> **TASK GOAL**: Copy out exactly the stretch of the listing below that begins at the line containing "11: (713, 136, 0.48)" and ends at the line containing "36: (464, 171, 0.57)", and copy nothing outside it.

> **RECORDS SUPPLIED**:
*** Begin section ***
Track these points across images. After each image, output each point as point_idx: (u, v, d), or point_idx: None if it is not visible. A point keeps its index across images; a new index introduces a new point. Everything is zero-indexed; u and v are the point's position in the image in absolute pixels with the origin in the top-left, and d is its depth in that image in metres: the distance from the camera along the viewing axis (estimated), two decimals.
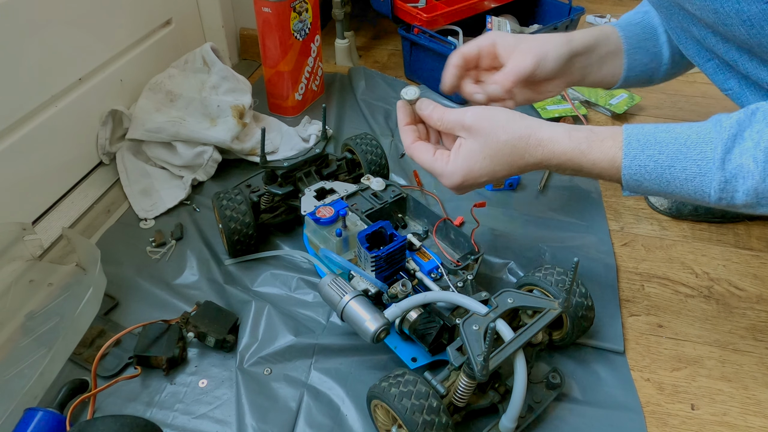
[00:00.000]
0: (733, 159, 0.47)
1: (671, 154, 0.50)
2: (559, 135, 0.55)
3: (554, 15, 1.34)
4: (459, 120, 0.58)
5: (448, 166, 0.58)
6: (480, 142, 0.56)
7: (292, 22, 1.04)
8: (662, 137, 0.51)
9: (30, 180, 0.83)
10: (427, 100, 0.62)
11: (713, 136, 0.48)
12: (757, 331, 0.73)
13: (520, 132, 0.55)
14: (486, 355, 0.50)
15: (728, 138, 0.48)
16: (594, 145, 0.53)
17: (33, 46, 0.79)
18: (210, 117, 0.98)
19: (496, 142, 0.56)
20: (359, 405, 0.63)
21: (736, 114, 0.49)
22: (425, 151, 0.60)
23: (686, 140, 0.50)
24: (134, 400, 0.64)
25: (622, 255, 0.84)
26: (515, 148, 0.55)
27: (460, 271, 0.67)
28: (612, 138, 0.53)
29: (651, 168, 0.51)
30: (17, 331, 0.69)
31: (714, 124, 0.49)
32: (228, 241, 0.78)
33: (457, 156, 0.58)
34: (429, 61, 1.20)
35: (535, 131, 0.55)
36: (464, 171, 0.57)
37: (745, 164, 0.47)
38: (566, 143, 0.54)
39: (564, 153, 0.54)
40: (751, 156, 0.46)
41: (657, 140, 0.51)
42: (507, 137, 0.55)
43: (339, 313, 0.59)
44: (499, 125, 0.56)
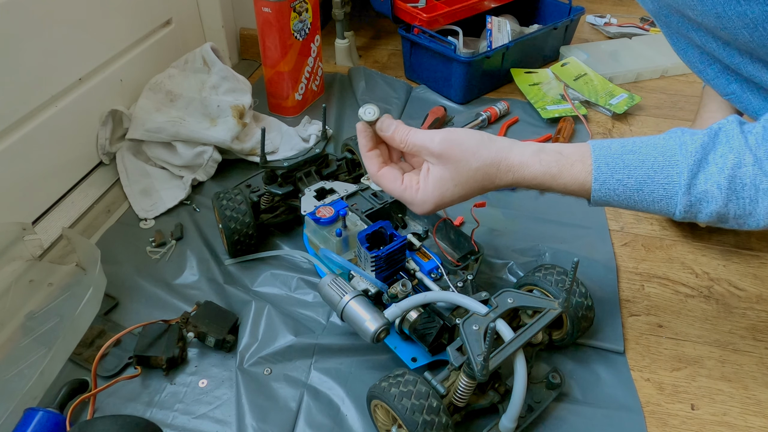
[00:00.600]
0: (698, 185, 0.49)
1: (639, 179, 0.51)
2: (529, 160, 0.54)
3: (554, 15, 1.34)
4: (425, 146, 0.56)
5: (418, 194, 0.56)
6: (450, 170, 0.55)
7: (292, 22, 1.04)
8: (630, 160, 0.51)
9: (30, 180, 0.83)
10: (389, 119, 0.58)
11: (679, 159, 0.50)
12: (757, 331, 0.73)
13: (491, 158, 0.55)
14: (486, 355, 0.50)
15: (693, 164, 0.49)
16: (564, 170, 0.53)
17: (33, 46, 0.79)
18: (210, 117, 0.98)
19: (467, 170, 0.55)
20: (359, 405, 0.63)
21: (699, 136, 0.50)
22: (392, 180, 0.58)
23: (653, 164, 0.51)
24: (134, 400, 0.64)
25: (622, 255, 0.84)
26: (487, 175, 0.55)
27: (460, 271, 0.67)
28: (581, 161, 0.53)
29: (620, 191, 0.52)
30: (17, 331, 0.69)
31: (680, 147, 0.50)
32: (228, 241, 0.78)
33: (426, 183, 0.56)
34: (429, 61, 1.20)
35: (506, 156, 0.55)
36: (435, 199, 0.56)
37: (710, 190, 0.49)
38: (536, 168, 0.54)
39: (534, 178, 0.54)
40: (715, 183, 0.48)
41: (625, 164, 0.52)
42: (478, 165, 0.55)
43: (339, 313, 0.59)
44: (470, 152, 0.55)
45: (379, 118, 0.57)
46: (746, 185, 0.48)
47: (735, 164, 0.48)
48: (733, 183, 0.48)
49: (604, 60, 1.30)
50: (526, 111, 1.17)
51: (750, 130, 0.49)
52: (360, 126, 0.59)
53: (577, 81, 1.21)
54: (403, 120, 1.15)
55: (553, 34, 1.28)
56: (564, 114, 1.12)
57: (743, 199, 0.48)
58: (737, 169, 0.48)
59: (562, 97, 1.17)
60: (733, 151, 0.48)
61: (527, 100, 1.18)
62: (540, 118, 1.13)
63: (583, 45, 1.37)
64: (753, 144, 0.48)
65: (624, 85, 1.26)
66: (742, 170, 0.48)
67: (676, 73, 1.30)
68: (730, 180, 0.48)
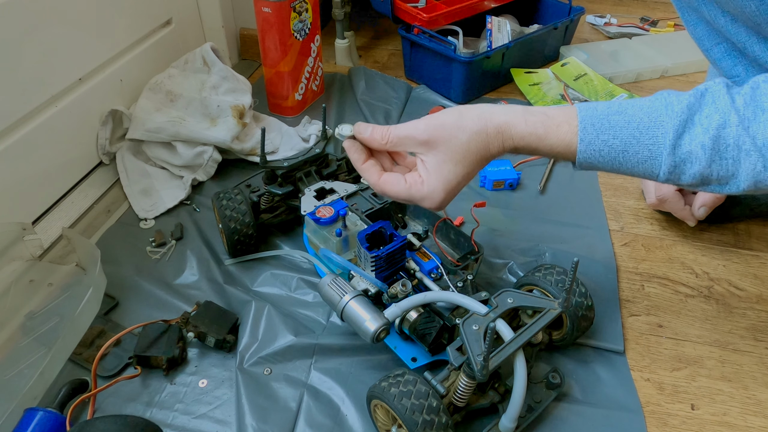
*** End section ***
> **ANSWER SPACE**:
11: (713, 136, 0.48)
12: (757, 331, 0.73)
13: (520, 132, 0.55)
14: (486, 355, 0.50)
15: (728, 138, 0.48)
16: (594, 145, 0.53)
17: (33, 46, 0.79)
18: (210, 117, 0.98)
19: (496, 142, 0.56)
20: (359, 405, 0.63)
21: (736, 114, 0.49)
22: (425, 151, 0.60)
23: (686, 140, 0.50)
24: (134, 400, 0.64)
25: (622, 255, 0.84)
26: (515, 148, 0.55)
27: (460, 271, 0.67)
28: (612, 138, 0.53)
29: (651, 168, 0.51)
30: (17, 331, 0.69)
31: (714, 124, 0.49)
32: (228, 241, 0.78)
33: (457, 156, 0.58)
34: (429, 61, 1.20)
35: (535, 131, 0.55)
36: (464, 171, 0.57)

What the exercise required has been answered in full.